By Divya Shekhar
Bengaluru: Sometime in the past decade, Sister (Sr) Claire of the Salesian Missionaries of Mary Immaculate (SMMI) in Bengaluru received a unique invitation.

Pope Benedict XVI had come across her paintings on the passion of Jesus Christ and wanted her to visit the Vatican to be felicitated.

Sr Claire, however, did not go. “I was too overwhelmed,” says the frail 80-year-old nun, looking at some of her 400-odd exhibited paintings. “So the Pope sent his Cardinal to Bengaluru to honour me here.”

The 1800-square-feet gallery that displays her artwork is just six months old. Located in the St Mary’s Convent premises in Chamarajpet, it is run by the missionary that wants to throw it open to the public. The days leading up to Christmas, however, are when Sr Claire’s works also make their way to greeting cards that are sold to people across India. It happens to be her favourite time of the year and the most dominant theme in her artwork.

“When I started printing my artworks on Christmas cards, parents of the children studying in our school (St Teresa’s Girls’ High School) started ordering more for their friends and relatives.
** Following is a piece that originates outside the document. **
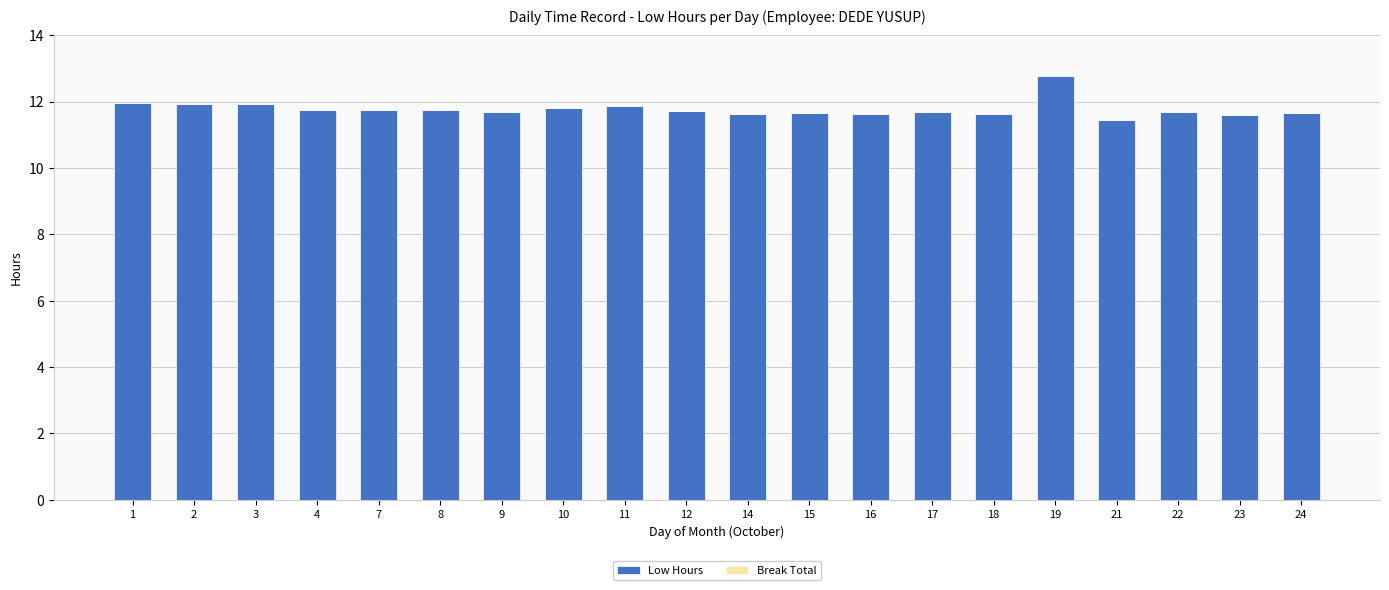

What is the sum of all values?

235.6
It was not about a particular faith anymore. All religions feel at home with my art,” she says.

Sr Claire’s paintings use bold colours to reflect her personal journey, stories and themes from the Bible. All of them have a rural setting, with typical Indian backgrounds, dress codes and motifs. For instance, her version of The Last Supper sees Christ and His disciples dressed in dhoti-kurta, sitting around a rangoli and lit earthen lamps. Above their heads hangs a traditional toran of flowers.

“Art is who you are. I am Indian, so my paintings reflect the culture best-known to me,” says Sr Claire, who was born to a Naidu family in a village near Tirupati, Andhra Pradesh. She was called Meera as a child and wanted to be a hermit, a decision opposed by her family. When her parents tried to forcefully get her married at the age of 16, she ran away and boarded a bus that took her to the doorstep of the St Joseph’s Church here.

She initially assisted Sister Genevieve (who died in 1995), a trained French artist inspired by Indian mythology, ethnicity and religious symbols. The paintings of both nuns are exhibited in the gallery. Sr Claire is trained in art from the University of Dharwad and was an art teacher for 30 years before retiring recently. Her works have been displayed in around 200 churches worldwide.

Now, Sr Claire paints only on special request but continues to sell around 1,000 art-inspired Christmas cards annually. She prints them at Rs 3 and sells them at the same cost. “My art is the result silent meditation. I have to patiently wait days together for inspiration to strike and it takes over a week to complete one painting,” she says.